What's the Volume?

What's the Volume?

Let B be the solid whose base is the circle x^2 + y^2 = 196 and whose vertical cross sections perpendicular to the x-axis are equilateral triangles. Compute the volume of B.

V=

HELLO again Maisie!!!!,

The key to solving this type of problem, is to graph, or visualize in my case, a circle with a radius 14, centered at the origin. The basis of your cross sections which you will sum up in the integral, are equilateral triangles. The length of a side on these equilateral triangles will vary as a function of x .

The area of an equilateral triangle can be determined as follows...

_{ohhh silly geometry... such a pointless class,}

From a point at its' center, divide an equilateral triangle into 3 equal triangular parts. The angle at the vertex of each part will be 120°. Now draw a vertical line (or Apothem) from the vertex, to the base. That cuts the 120° degree triangle in half, leaving two, 60° right triangles. Use a 30, 60, 90 triangle to get the area:

Ι\

Ι..\

Ι..θ\

You should have a 30, 60, 90, with base x/2, which is opposite the 60° angle.

Set: x/2 = s√3 and solve for s

x/(2√3) = s

The height of the 30, 60, 90 triangle is opposite the 30° angle. which is just s

So, the area of the 30, 60, 90 is calculated using 1/2b*h

A = 1/2 * (x/2) * x/(2√3)

A = x²/(8√3)

Multiply this by 6, since there are 6 congruent trianlge slices that make up the equilateral triangle wedge we are finding the area for.

A_Δ = 3x²/(4√3)

**Alternatively, we could have used the fact that Area = 1/2(Apothem)*(Perimeter)

Recall that the apothem of the equilateral triangle, will be the side opposite the 30° angle, in the 30, 60, 90 triangle which is x/(2√3)
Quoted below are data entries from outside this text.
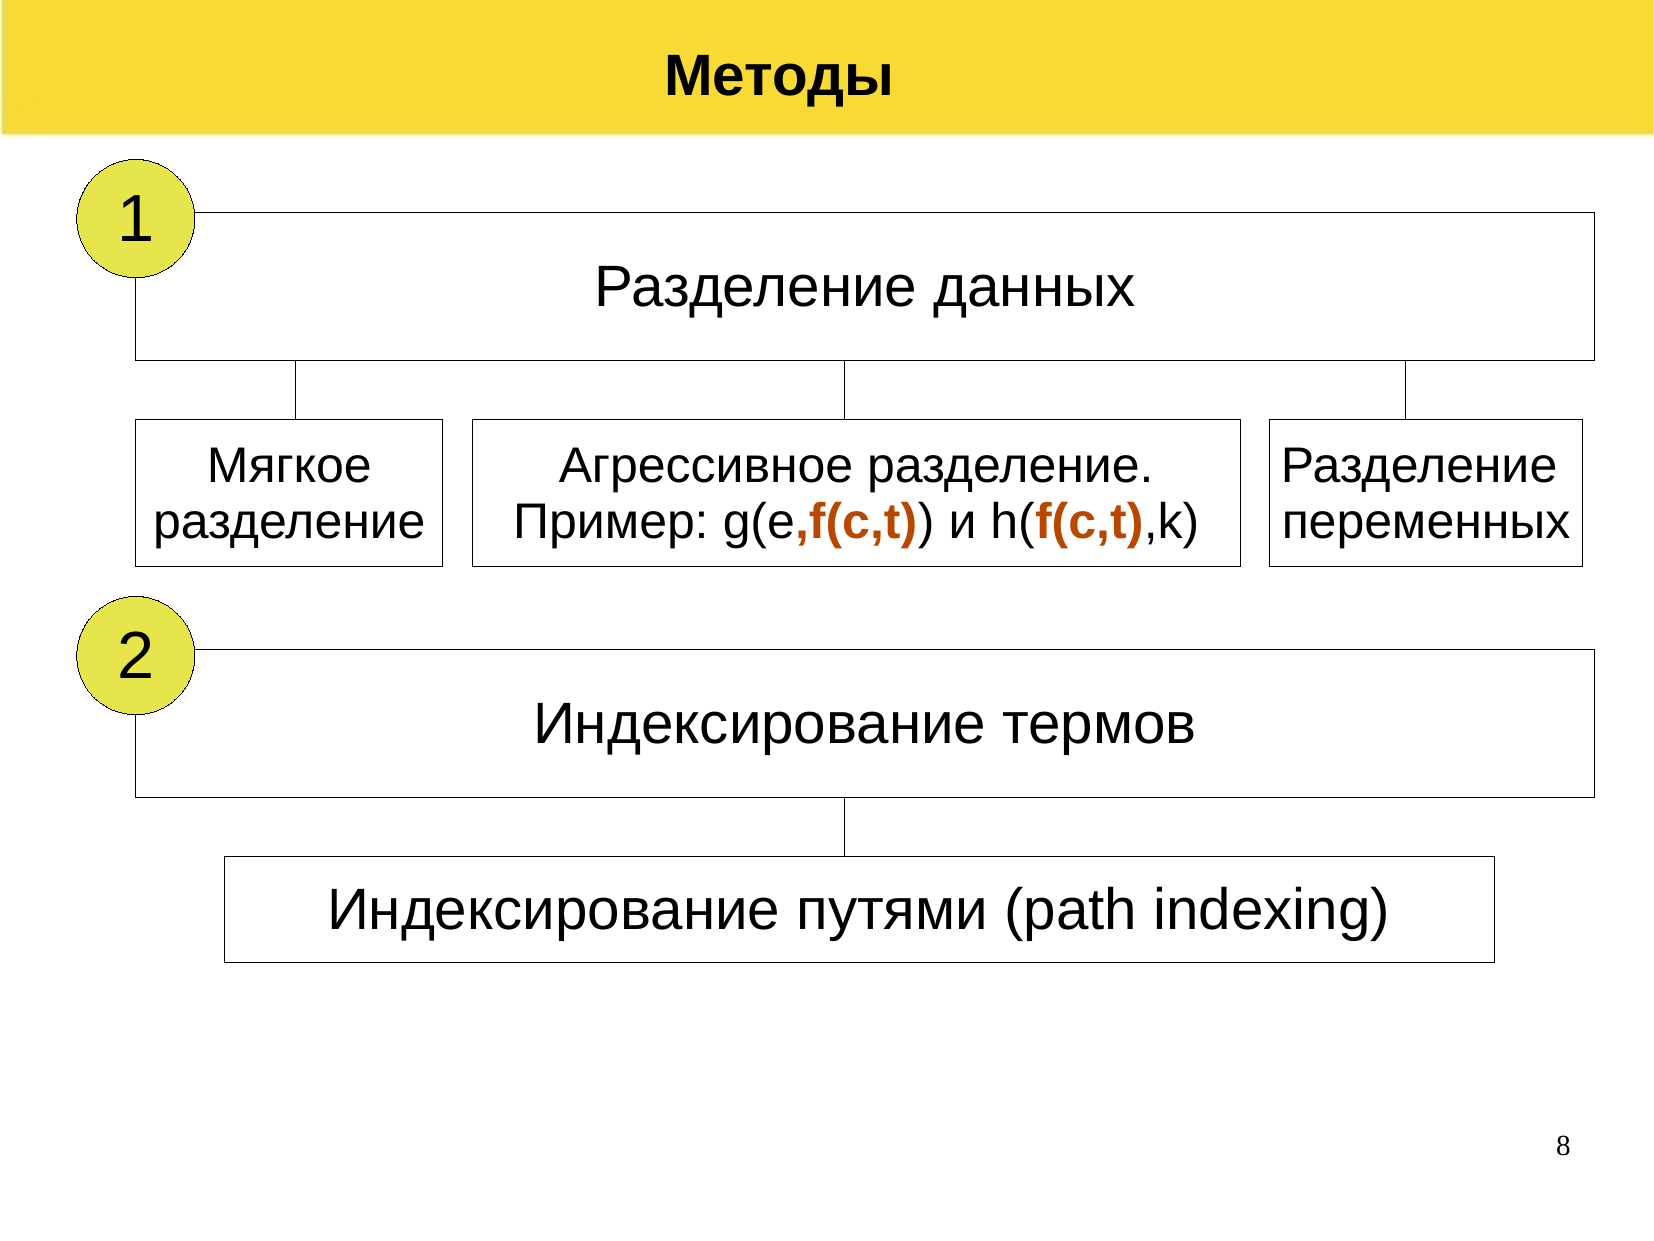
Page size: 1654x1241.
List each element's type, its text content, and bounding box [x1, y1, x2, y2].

picture [0, 0, 1654, 1241]
text_box 1 [76, 159, 195, 278]
text_box Индексирование путями (path indexing) [224, 856, 1495, 963]
text_box Методы [649, 35, 909, 116]
text_box Мягкое разделение [135, 419, 443, 567]
text_box Агрессивное разделение. Пример: g(e,f(c,t)) и h(f(c,t),k) [472, 419, 1241, 567]
text_box Разделение переменных [1269, 419, 1583, 567]
text_box Индексирование термов [135, 649, 1595, 798]
text_box Разделение данных [135, 212, 1595, 361]
text_box 2 [76, 596, 195, 715]
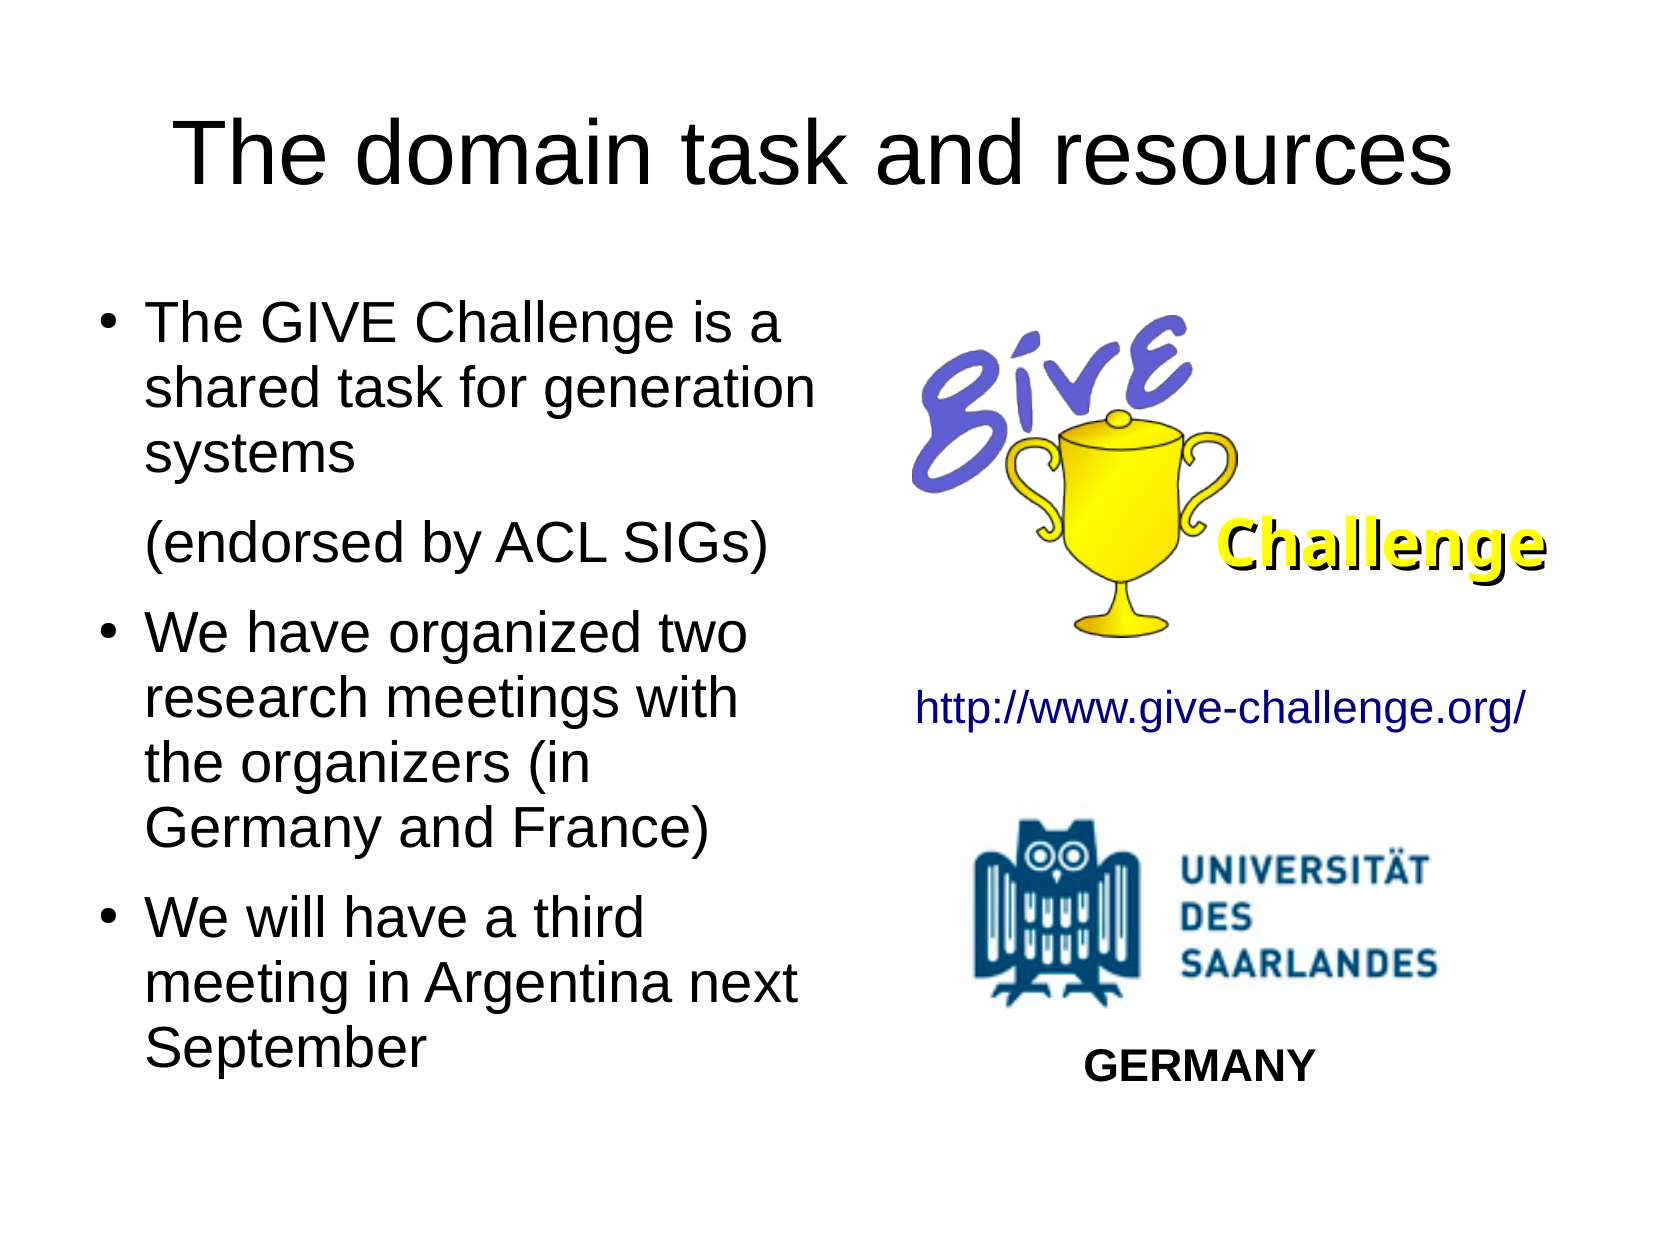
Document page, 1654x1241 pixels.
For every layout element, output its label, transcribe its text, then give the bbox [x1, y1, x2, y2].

list The GIVE Challenge is a shared task for generation systems (endorsed by ACL SIGs) We have organized two research meetings with the organizers (in Germany and France) We will have a third meeting in Argentina next September [82, 290, 826, 1088]
text_box GERMANY [975, 1032, 1426, 1107]
title The domain task and resources [82, 49, 1571, 257]
text_box http://www.give-challenge.org/ [900, 675, 1613, 747]
text_box Challenge [1200, 487, 1576, 607]
picture [912, 315, 1238, 638]
picture [950, 801, 1463, 1027]
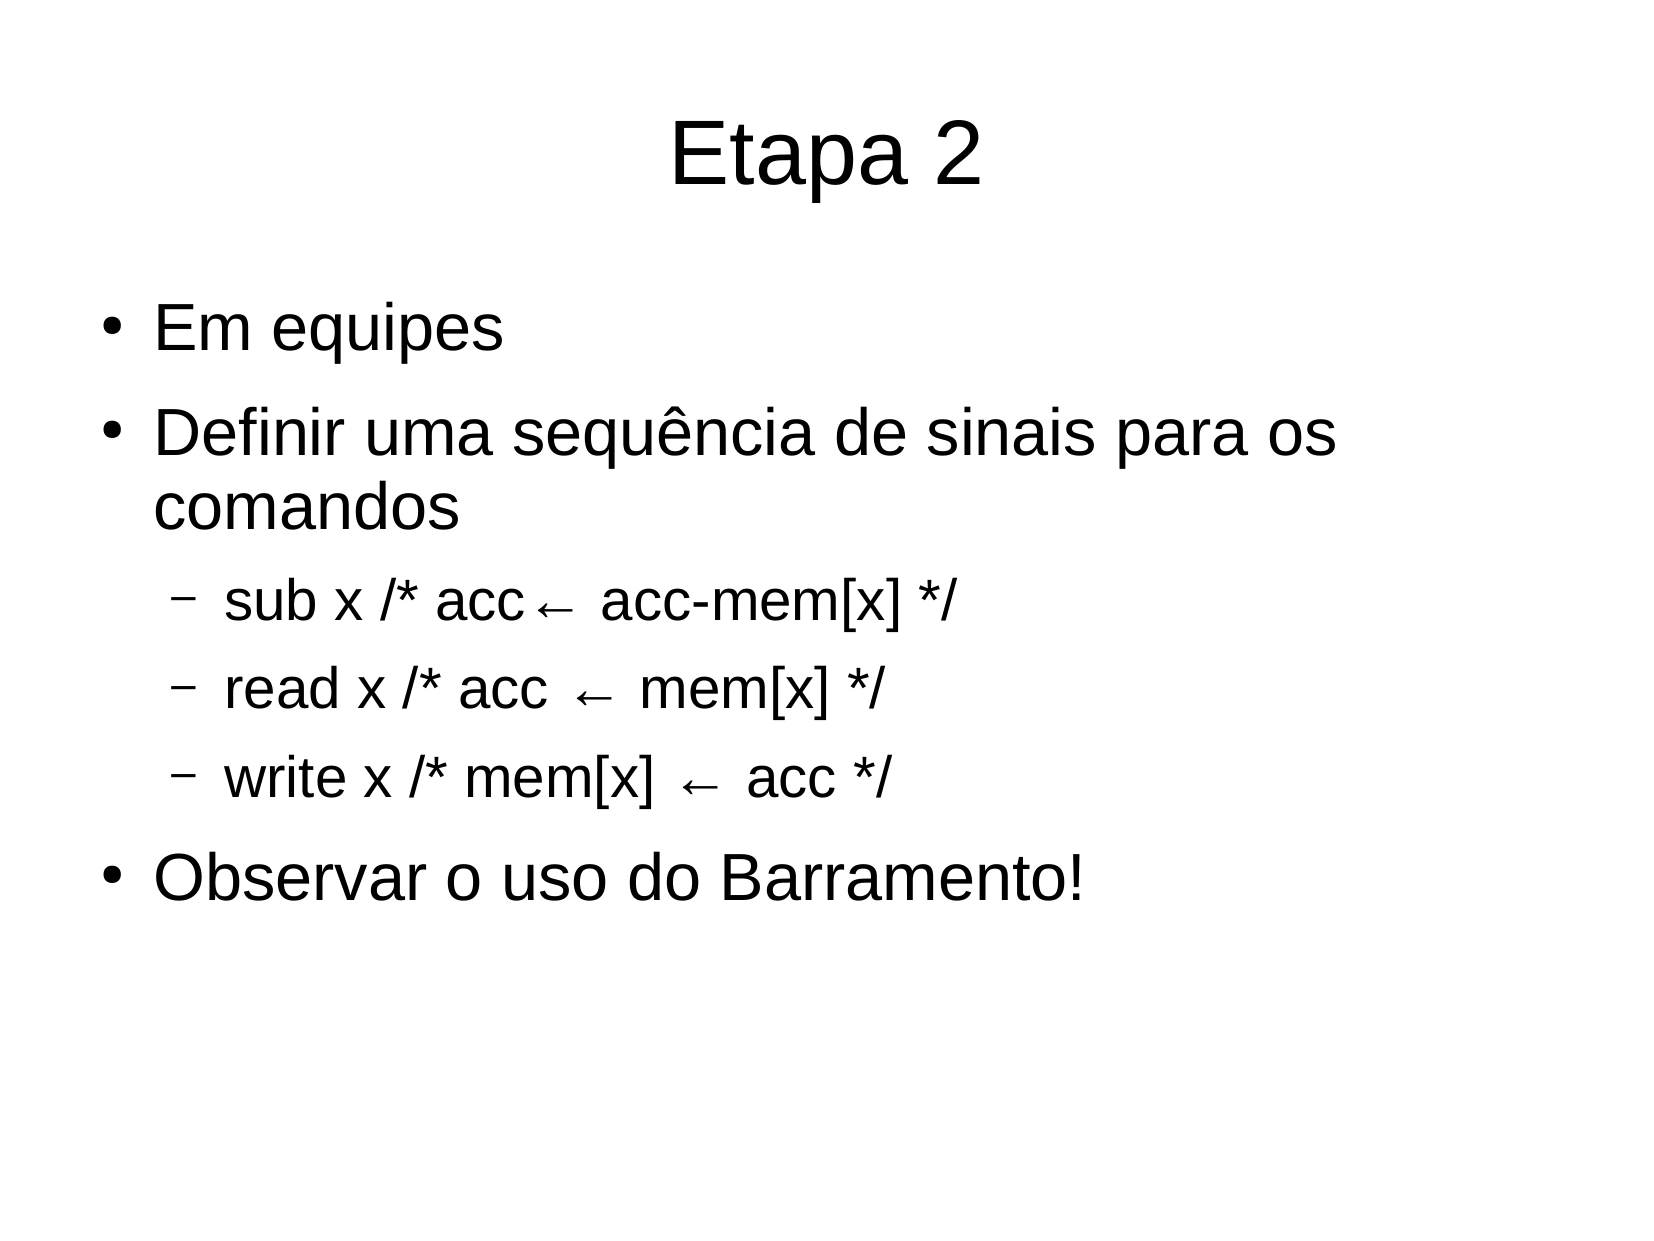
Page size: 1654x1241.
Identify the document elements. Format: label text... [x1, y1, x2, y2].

title Etapa 2 [82, 49, 1571, 257]
list Em equipes Definir uma sequência de sinais para os comandos sub x /* acc← acc-mem[x] */ read x /* acc ← mem[x] */ write x /* mem[x] ← acc */ Observar o uso do Barramento! [82, 290, 1571, 1010]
Area = 1/2(Apothem)*(Perimeter)

Area = 1/2(x/(2√3))*(3x) = 3x²/(4√3)

Confirmed.

Now, before we can finally integrate, notice that the length of one side of the equilateral triangle will be that of 2y. Check your graph. You should have a circle, centered at the origin, now make a slice that runs perpendicular to the x-axis, this represents the base of one of your equilateral triangles, Notice it has a length of 2y.... So let us solve for y, as a function of x.

x² + y² = 196

y = √(196 - x²)

Since the area of the equilateral triangles, depends on the length of the base = 2y, substitute 2y for x:

A_Δ = 3x²/(4√3)

A_Δ = 3(2y)²/(4√3)

Now, let's integrate:

V = ∫_-14¹⁴ [ 3(2y)²/(4√3) ]dx

Simplify, using symmetry, and subbing y = √(196 - x²)

V = 2 ∫₀¹⁴ [ 3(2√(196 - x²))²/(4√3) ]dx

V = 2 ∫₀¹⁴ [ 3(4(196 - x²)/(4√3) ]dx

V = 2 ∫₀¹⁴ [ 3(196 - x²)/(√3) ]dx

V = (6/√3) ∫₀¹⁴ [ (196 - x²) ]dx

V = (6/√3) [ 196x - 1/3*x³ ]₀¹⁴

V = (6/√3) [ 196(14) - 1/3*(14)³ ] - [ 0 ]

V = (6/√3) [ 196(14) - 1/3*(14)³ ]

V = (6/√3) [ 14³ (1 - 1/3) ]

V = ... ?

That may or may not be correct. You decide!